Siklus hidup kumbang dari sejak telur
diletakkan hingga menjadi kumbang dewasa sekitar 18 hari, dengan
perincian stadium telur 4 hari, larva 9 hari, dan pupa 5 hari. Kumbang
dapat hidup hingga 3 bulan. Seekor kumbang betina dapat meletakkan telur
sebanyak 100 butir telur.
"Bisa jadi permukiman dibangun di
wilayah tempat perkembangbiakan kumbang tomcat, misalnya di dekat
persawahan atau di pinggiran dekat hutan yang lembab atau tempat berawa.

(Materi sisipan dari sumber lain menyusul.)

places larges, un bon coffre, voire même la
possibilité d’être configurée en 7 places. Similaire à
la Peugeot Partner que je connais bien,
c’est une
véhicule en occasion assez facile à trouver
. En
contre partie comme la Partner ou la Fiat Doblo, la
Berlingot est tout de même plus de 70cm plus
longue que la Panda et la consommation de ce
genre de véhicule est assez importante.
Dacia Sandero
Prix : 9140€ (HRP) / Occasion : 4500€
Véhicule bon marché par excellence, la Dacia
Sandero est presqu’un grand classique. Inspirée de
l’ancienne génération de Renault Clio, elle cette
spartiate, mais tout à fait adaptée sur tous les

Pada kondisi ini kumbang pada malam hari akan berdatangan ke perumahan
karena tertarik cahaya lampu," katanya.
Lebih lanjut, Aunu
mengatakan, masyarakat tidak perlu terlalu khawatir dengan ledakan
populasi tomcat ini karena kumbang tomcat tidak menggigit atau
menyengat.
Tetapi, kumbang tomcat kalau terganggu atau secara
tidak sengaja terpijit akan mengeluarkan cairan yang bila kena kulit
akan menyebabkan gejala memerah dan melepuh seperti terbakar
(dermatitis). Gejala ini muncul akibat cairan tubuh kumbang tadi
mengandung zat yang disebut pederin yang bersifat racun.
Aunu
mengatakan, ada yang menyebutkan bahwa pederin ini 15 kali lebih beracun
daripada bisa kobra. Belakangan ini diketahui bahwa produksi pederin
dalam tubuh kumbang tergantung pada keberadaan bakteri
Pseudomonas sp. yang bersimbiosis dalam tubuh kumbang betina.
Pederin
bersirkulasi dalam darah kumbang sehingga dapat terbawa sampai ke
keturunannya (telur, larva, pupa, dan kumbang). Namun demikian, kumbang
betina yang mengandung bakteri akan menghasilkan pederin yang lebih
banyak dibandingkan kumbang yang dalam tubuhnya tidak ada bakteri
simbion.
Aunu mengatakan, kumbang ini jangan dimusnahkan karena
bermanfaat bagi petani. Penyemprotan di rumah juga tidak perlu dilakukan
karena lebih berisiko terhadap kesehatan penghuninya.
Untuk
menghindari serangannya, dengan cara halaulah kumbang ini agar menjauh
dari rumah dengan mematikan lampu, atau memungutnya secara hati-hati
dengan kantong kertas dan lepaskan ke habitatnya (sawah atau tempat
lembab lainnya).
Masyarakat juga tidak perlu khawatir dengan kejadian tersebut karena
outbreak
kumbang tomcat seperti terjadi di Surabaya pernah pula dilaporkan
terjadi di negara lain, seperti di Okinawa-Jepang (1966), Iran (2001),
Sri Lanka (2002), Pulau Pinang Malaysia (2004 dan 2007), India Selatan
(2007), dan Irak (2008).
"Memang sesekali kumbang datang ke
permukiman karena tertarik cahaya lampu, dan mengganggu kenyamanan
penghuninya. Namun demikian, jangan sampai 'pengabdian setiap hari'
kepada petani oleh kumbang ini terhapus oleh perilakunya datang ke
permukiman yang hanya sesekali terjadi," ujarnya.